=== DATA FOR THIS TASK ===

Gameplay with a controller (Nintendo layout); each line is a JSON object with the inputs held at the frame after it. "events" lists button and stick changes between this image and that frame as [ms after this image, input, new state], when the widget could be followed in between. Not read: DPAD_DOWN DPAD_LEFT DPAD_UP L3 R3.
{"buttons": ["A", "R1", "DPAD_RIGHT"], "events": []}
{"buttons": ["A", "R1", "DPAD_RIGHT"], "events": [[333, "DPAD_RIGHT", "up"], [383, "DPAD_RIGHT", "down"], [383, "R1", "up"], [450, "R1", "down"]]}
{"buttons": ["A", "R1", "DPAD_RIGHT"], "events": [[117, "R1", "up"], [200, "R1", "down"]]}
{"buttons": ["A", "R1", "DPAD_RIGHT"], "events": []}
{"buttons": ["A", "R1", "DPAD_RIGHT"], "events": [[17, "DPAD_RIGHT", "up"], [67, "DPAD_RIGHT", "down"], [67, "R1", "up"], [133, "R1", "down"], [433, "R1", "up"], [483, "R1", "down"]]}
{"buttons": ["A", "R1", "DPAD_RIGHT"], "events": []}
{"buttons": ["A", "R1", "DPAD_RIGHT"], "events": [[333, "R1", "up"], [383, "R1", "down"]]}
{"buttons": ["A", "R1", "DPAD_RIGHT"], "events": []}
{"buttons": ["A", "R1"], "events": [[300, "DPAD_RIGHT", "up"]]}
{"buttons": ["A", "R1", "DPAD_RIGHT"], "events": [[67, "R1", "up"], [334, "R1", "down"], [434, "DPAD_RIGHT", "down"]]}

===

Each entry above should be output again, precisely as given.

§ REPLY TO THE TASK
Gameplay with a controller (Nintendo layout); each line is a JSON object with the inputs held at the frame after it. "events" lists button and stick changes between this image and that frame as [ms after this image, input, new state], when the widget could be followed in between. Not read: DPAD_DOWN DPAD_LEFT DPAD_UP L3 R3.
{"buttons": ["A", "R1", "DPAD_RIGHT"], "events": []}
{"buttons": ["A", "R1", "DPAD_RIGHT"], "events": [[333, "DPAD_RIGHT", "up"], [383, "DPAD_RIGHT", "down"], [383, "R1", "up"], [450, "R1", "down"]]}
{"buttons": ["A", "R1", "DPAD_RIGHT"], "events": [[117, "R1", "up"], [200, "R1", "down"]]}
{"buttons": ["A", "R1", "DPAD_RIGHT"], "events": []}
{"buttons": ["A", "R1", "DPAD_RIGHT"], "events": [[17, "DPAD_RIGHT", "up"], [67, "DPAD_RIGHT", "down"], [67, "R1", "up"], [133, "R1", "down"], [433, "R1", "up"], [483, "R1", "down"]]}
{"buttons": ["A", "R1", "DPAD_RIGHT"], "events": []}
{"buttons": ["A", "R1", "DPAD_RIGHT"], "events": [[333, "R1", "up"], [383, "R1", "down"]]}
{"buttons": ["A", "R1", "DPAD_RIGHT"], "events": []}
{"buttons": ["A", "R1"], "events": [[300, "DPAD_RIGHT", "up"]]}
{"buttons": ["A", "R1", "DPAD_RIGHT"], "events": [[67, "R1", "up"], [334, "R1", "down"], [434, "DPAD_RIGHT", "down"]]}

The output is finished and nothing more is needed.